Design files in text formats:
* * *

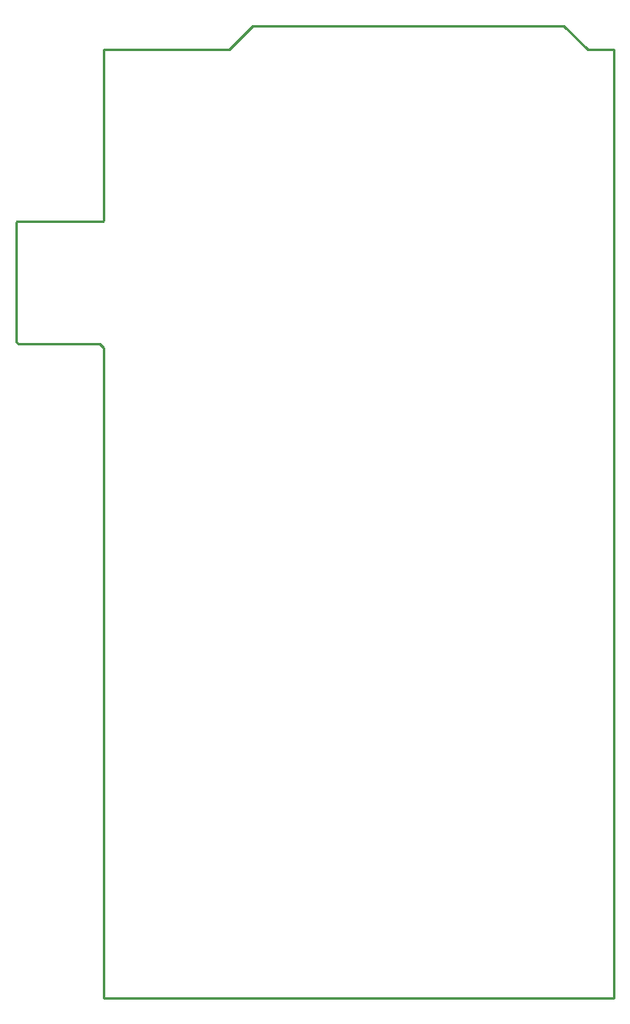
<source format=gm1>
G04 Layer_Color=16711935*
%FSLAX24Y24*%
%MOIN*%
G70*
G01*
G75*
%ADD16C,0.0100*%
G54D16*
X-160Y41860D02*
X12650D01*
X13640Y40870D01*
X14720D01*
Y1880D02*
Y40870D01*
X14710Y1870D02*
X14720Y1880D01*
X-6290Y1870D02*
X14710D01*
X-6290D02*
Y28620D01*
X-6440Y28770D02*
X-6290Y28620D01*
X-9790Y28770D02*
X-6440D01*
X-9880Y28860D02*
X-9790Y28770D01*
X-9880Y28860D02*
Y33790D01*
X-9850Y33820D01*
X-6320D01*
X-6290Y33850D01*
Y40890D01*
X-1130D01*
X-160Y41860D01*
M02*

</source>
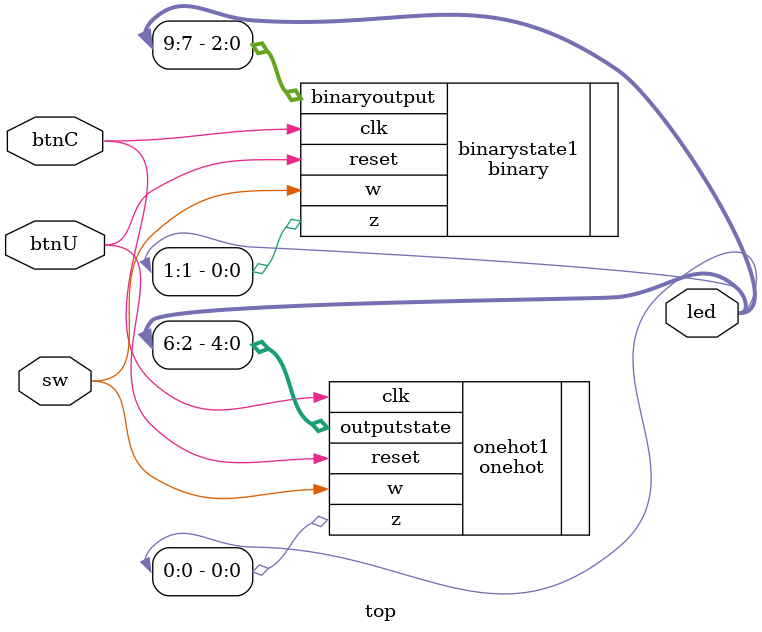
<source format=v>
`timescale 1ns / 1ps
module top(
    input sw, // w
    output [9:0] led, // see IO table
    input btnC, // clk
    input btnU // reset
);

    onehot onehot1(
        .w(sw),
        .clk(btnC),
        .z(led[0]),
        .outputstate(led[6:2]),
        .reset(btnU)
    );
    
    binary binarystate1(
        .w(sw),
        .clk(btnC),
        .z(led[1]),
        .binaryoutput(led[9:7]),
        .reset(btnU)
    );

endmodule
</source>
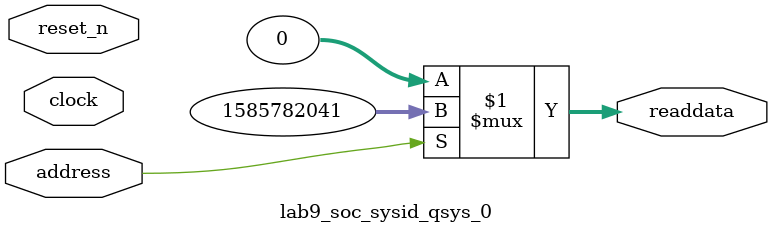
<source format=v>



// synthesis translate_off
`timescale 1ns / 1ps
// synthesis translate_on

// turn off superfluous verilog processor warnings 
// altera message_level Level1 
// altera message_off 10034 10035 10036 10037 10230 10240 10030 

module lab9_soc_sysid_qsys_0 (
               // inputs:
                address,
                clock,
                reset_n,

               // outputs:
                readdata
             )
;

  output  [ 31: 0] readdata;
  input            address;
  input            clock;
  input            reset_n;

  wire    [ 31: 0] readdata;
  //control_slave, which is an e_avalon_slave
  assign readdata = address ? 1585782041 : 0;

endmodule



</source>
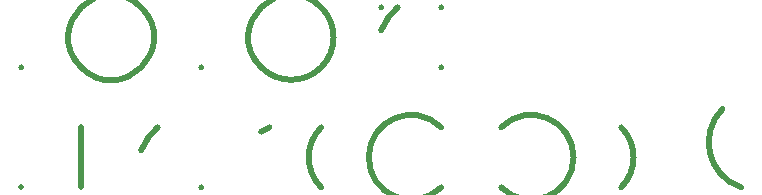
<source format=gts>
%MOIN*%
%FSTAX12Y12*%
%IPPOS*%
%LPD*%
%ADD10C,0.02*%
D10*
G04 a flash*
X02Y02D03*
G04 a line*
X04Y02D02*
X04Y04D01*

G04 ------------------------------------------------------------------------------*

G04 single quadrant*
G74*

G04 clockwise*
G01X06Y02D02*
G02X06Y04I01J01D01*

G04 direct*
G01X08Y02D02*
G03X08Y04I01J01D01*

G04 varying radius*
G01X10Y02D02*
G02X10Y04I005J015D01*

G04 multi quadrant*
G75*

G04 clockwise short*
G01X12Y02D02*
G02X12Y04I01J01D01*

G04 clockwise long*
G01X16Y02D02*
G02X16Y04I-01J01D01*

G04 direct long*
G01X18Y02D02*
G03X18Y04I01J01D01*

G04 direct short*
G01X22Y02D02*
G03X22Y04I-01J01D01*

G04 varying radius*
G01X26Y02D02*
G02X26Y04I005J015D01*

G04 ------------------------------------------------------------------------------*

G04 overlapping start/end*

G74*
G01X02Y06D02*
G02X02Y06I01J01D01*

G75*
G01X04Y06D02*
G02X04Y06I01J01D01*

G74*
G01X08Y06D02*
G03X08Y06I01J01D01*

G75*
G01X10Y06D02*
G03X10Y06I01J01D01*

G04 ------------------------------------------------------------------------------*

G04 split circle*

G74*

G01X14Y06D02*
G02X14Y08I01J01D01*
G01X14Y08D02*
G02X16Y08I01J01D01*
G01X16Y08D02*
G02X16Y06I01J01D01*
G01X16Y06D02*
G02X14Y06I01J01D01*

G04 ------------------------------------------------------------------------------*

M02*

</source>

* * *

### [WHAT IS BEING ASKED]
Every line above that holds the string "direct" counts once; give the total and nothing more.

### [REPLY]
3